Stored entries
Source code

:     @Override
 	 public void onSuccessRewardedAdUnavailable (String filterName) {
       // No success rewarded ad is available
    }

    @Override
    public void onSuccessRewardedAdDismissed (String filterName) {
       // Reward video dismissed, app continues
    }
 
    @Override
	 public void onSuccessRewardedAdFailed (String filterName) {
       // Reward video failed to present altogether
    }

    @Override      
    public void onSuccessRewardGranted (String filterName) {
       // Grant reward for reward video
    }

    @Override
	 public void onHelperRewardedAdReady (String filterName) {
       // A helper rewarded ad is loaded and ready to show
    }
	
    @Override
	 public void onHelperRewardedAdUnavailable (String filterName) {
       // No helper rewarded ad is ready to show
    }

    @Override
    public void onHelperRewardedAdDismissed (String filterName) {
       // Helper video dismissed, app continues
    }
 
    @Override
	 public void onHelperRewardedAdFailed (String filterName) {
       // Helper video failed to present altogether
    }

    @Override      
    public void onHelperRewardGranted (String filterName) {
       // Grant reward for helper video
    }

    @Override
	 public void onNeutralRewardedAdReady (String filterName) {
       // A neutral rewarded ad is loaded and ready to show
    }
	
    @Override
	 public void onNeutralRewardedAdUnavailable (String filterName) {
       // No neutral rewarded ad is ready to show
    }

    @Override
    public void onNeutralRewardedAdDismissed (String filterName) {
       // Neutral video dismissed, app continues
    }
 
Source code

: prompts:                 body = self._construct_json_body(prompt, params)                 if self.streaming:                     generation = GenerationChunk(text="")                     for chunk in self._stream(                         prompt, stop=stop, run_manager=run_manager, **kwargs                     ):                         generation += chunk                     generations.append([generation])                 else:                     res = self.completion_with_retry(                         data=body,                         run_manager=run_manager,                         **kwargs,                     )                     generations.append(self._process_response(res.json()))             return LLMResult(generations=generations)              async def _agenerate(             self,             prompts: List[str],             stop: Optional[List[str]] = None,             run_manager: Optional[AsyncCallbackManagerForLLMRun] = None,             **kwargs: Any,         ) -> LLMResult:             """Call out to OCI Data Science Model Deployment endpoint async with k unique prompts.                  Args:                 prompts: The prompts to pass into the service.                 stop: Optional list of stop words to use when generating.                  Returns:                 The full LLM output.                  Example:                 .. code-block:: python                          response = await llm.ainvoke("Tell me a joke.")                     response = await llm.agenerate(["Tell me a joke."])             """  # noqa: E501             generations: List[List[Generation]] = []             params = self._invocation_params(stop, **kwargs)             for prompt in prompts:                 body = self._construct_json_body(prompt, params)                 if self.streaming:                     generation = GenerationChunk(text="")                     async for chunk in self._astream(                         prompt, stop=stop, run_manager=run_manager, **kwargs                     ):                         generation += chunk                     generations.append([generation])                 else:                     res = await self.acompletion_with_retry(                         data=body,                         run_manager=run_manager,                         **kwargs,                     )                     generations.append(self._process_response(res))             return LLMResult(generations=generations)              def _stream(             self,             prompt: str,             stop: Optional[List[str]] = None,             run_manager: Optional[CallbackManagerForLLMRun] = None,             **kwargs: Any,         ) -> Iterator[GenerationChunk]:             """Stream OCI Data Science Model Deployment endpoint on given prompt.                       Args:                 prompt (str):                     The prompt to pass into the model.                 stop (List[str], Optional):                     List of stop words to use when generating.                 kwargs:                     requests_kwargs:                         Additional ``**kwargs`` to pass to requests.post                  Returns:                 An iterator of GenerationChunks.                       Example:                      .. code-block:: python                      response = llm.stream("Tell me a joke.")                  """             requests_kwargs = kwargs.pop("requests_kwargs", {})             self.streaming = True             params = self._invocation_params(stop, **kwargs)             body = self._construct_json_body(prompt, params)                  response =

[Problem to solve] Look through the entries and find each line that has the string "continues". Copy those lines.

[Expected answer]
       // Reward video dismissed, app continues
       // Helper video dismissed, app continues
       // Neutral video dismissed, app continues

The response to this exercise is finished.